Assignment: Copy out the data below line for line, keeping every character, break, and partial word unchanged.

··· Data for processing

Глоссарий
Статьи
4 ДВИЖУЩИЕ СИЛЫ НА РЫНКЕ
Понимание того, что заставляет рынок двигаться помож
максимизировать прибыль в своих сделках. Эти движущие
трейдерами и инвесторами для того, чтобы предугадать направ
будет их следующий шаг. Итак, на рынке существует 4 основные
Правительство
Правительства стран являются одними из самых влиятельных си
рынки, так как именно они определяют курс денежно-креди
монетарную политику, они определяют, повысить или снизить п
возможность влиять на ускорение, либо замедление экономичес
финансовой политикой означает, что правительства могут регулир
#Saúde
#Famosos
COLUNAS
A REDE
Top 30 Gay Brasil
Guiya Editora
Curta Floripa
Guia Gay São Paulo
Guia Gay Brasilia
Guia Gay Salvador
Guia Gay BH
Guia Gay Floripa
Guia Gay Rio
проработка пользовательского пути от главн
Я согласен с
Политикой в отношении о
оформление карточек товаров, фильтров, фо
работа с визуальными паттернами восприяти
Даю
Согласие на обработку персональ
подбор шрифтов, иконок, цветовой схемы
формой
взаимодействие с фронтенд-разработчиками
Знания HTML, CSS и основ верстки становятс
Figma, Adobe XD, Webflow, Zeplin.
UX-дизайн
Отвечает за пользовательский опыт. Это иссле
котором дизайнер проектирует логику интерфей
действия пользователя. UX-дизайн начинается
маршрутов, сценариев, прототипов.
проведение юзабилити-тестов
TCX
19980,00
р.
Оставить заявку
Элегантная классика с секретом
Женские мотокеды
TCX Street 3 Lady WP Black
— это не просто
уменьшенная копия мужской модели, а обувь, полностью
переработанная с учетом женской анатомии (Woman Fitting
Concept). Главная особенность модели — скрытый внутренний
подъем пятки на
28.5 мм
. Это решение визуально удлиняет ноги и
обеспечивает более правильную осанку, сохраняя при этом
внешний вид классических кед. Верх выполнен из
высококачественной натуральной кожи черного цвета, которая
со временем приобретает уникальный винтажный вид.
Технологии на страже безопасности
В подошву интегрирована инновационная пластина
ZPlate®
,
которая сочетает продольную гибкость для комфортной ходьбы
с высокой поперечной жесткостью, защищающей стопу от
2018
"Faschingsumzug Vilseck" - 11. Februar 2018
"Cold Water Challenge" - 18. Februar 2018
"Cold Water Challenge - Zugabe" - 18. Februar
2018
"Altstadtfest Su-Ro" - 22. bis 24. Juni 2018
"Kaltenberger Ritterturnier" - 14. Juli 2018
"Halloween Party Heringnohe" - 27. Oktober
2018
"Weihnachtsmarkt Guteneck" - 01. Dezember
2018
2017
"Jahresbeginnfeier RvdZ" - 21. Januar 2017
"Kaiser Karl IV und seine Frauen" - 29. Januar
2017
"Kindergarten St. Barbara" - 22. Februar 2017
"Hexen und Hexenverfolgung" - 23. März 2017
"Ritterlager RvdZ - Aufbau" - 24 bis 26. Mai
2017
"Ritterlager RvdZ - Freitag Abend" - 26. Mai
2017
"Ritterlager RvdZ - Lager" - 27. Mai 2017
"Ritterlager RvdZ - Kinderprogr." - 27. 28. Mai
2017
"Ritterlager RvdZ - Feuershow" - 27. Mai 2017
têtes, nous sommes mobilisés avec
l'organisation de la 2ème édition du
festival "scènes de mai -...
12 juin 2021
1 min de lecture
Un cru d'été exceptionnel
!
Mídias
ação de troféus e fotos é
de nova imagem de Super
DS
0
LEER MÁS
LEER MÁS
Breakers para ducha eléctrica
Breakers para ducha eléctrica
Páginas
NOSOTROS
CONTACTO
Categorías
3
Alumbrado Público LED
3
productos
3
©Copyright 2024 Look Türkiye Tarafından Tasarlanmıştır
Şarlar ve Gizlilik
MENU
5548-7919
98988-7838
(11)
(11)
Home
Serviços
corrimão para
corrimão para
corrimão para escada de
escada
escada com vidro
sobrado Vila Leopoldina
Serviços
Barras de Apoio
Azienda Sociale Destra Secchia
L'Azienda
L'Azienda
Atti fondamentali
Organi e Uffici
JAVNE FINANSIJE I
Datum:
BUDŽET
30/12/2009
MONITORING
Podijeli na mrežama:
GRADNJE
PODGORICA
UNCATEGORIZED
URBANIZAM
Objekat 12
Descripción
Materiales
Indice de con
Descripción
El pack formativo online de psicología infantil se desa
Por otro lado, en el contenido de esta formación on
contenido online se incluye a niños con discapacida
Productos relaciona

······

Result for this exercise:
Глоссарий
Статьи
4 ДВИЖУЩИЕ СИЛЫ НА РЫНКЕ
Понимание того, что заставляет рынок двигаться помож
максимизировать прибыль в своих сделках. Эти движущие
трейдерами и инвесторами для того, чтобы предугадать направ
будет их следующий шаг. Итак, на рынке существует 4 основные
Правительство
Правительства стран являются одними из самых влиятельных си
рынки, так как именно они определяют курс денежно-креди
монетарную политику, они определяют, повысить или снизить п
возможность влиять на ускорение, либо замедление экономичес
финансовой политикой означает, что правительства могут регулир
#Saúde
#Famosos
COLUNAS
A REDE
Top 30 Gay Brasil
Guiya Editora
Curta Floripa
Guia Gay São Paulo
Guia Gay Brasilia
Guia Gay Salvador
Guia Gay BH
Guia Gay Floripa
Guia Gay Rio
проработка пользовательского пути от главн
Я согласен с
Политикой в отношении о
оформление карточек товаров, фильтров, фо
работа с визуальными паттернами восприяти
Даю
Согласие на обработку персональ
подбор шрифтов, иконок, цветовой схемы
формой
взаимодействие с фронтенд-разработчиками
Знания HTML, CSS и основ верстки становятс
Figma, Adobe XD, Webflow, Zeplin.
UX-дизайн
Отвечает за пользовательский опыт. Это иссле
котором дизайнер проектирует логику интерфей
действия пользователя. UX-дизайн начинается
маршрутов, сценариев, прототипов.
проведение юзабилити-тестов
TCX
19980,00
р.
Оставить заявку
Элегантная классика с секретом
Женские мотокеды
TCX Street 3 Lady WP Black
— это не просто
уменьшенная копия мужской модели, а обувь, полностью
переработанная с учетом женской анатомии (Woman Fitting
Concept). Главная особенность модели — скрытый внутренний
подъем пятки на
28.5 мм
. Это решение визуально удлиняет ноги и
обеспечивает более правильную осанку, сохраняя при этом
внешний вид классических кед. Верх выполнен из
высококачественной натуральной кожи черного цвета, которая
со временем приобретает уникальный винтажный вид.
Технологии на страже безопасности
В подошву интегрирована инновационная пластина
ZPlate®
,
которая сочетает продольную гибкость для комфортной ходьбы
с высокой поперечной жесткостью, защищающей стопу от
2018
"Faschingsumzug Vilseck" - 11. Februar 2018
"Cold Water Challenge" - 18. Februar 2018
"Cold Water Challenge - Zugabe" - 18. Februar
2018
"Altstadtfest Su-Ro" - 22. bis 24. Juni 2018
"Kaltenberger Ritterturnier" - 14. Juli 2018
"Halloween Party Heringnohe" - 27. Oktober
2018
"Weihnachtsmarkt Guteneck" - 01. Dezember
2018
2017
"Jahresbeginnfeier RvdZ" - 21. Januar 2017
"Kaiser Karl IV und seine Frauen" - 29. Januar
2017
"Kindergarten St. Barbara" - 22. Februar 2017
"Hexen und Hexenverfolgung" - 23. März 2017
"Ritterlager RvdZ - Aufbau" - 24 bis 26. Mai
2017
"Ritterlager RvdZ - Freitag Abend" - 26. Mai
2017
"Ritterlager RvdZ - Lager" - 27. Mai 2017
"Ritterlager RvdZ - Kinderprogr." - 27. 28. Mai
2017
"Ritterlager RvdZ - Feuershow" - 27. Mai 2017
têtes, nous sommes mobilisés avec
l'organisation de la 2ème édition du
festival "scènes de mai -...
12 juin 2021
1 min de lecture
Un cru d'été exceptionnel
!
Mídias
ação de troféus e fotos é
de nova imagem de Super
DS
0
LEER MÁS
LEER MÁS
Breakers para ducha eléctrica
Breakers para ducha eléctrica
Páginas
NOSOTROS
CONTACTO
Categorías
3
Alumbrado Público LED
3
productos
3
©Copyright 2024 Look Türkiye Tarafından Tasarlanmıştır
Şarlar ve Gizlilik
MENU
5548-7919
98988-7838
(11)
(11)
Home
Serviços
corrimão para
corrimão para
corrimão para escada de
escada
escada com vidro
sobrado Vila Leopoldina
Serviços
Barras de Apoio
Azienda Sociale Destra Secchia
L'Azienda
L'Azienda
Atti fondamentali
Organi e Uffici
JAVNE FINANSIJE I
Datum:
BUDŽET
30/12/2009
MONITORING
Podijeli na mrežama:
GRADNJE
PODGORICA
UNCATEGORIZED
URBANIZAM
Objekat 12
Descripción
Materiales
Indice de con
Descripción
El pack formativo online de psicología infantil se desa
Por otro lado, en el contenido de esta formación on
contenido online se incluye a niños con discapacida
Productos relaciona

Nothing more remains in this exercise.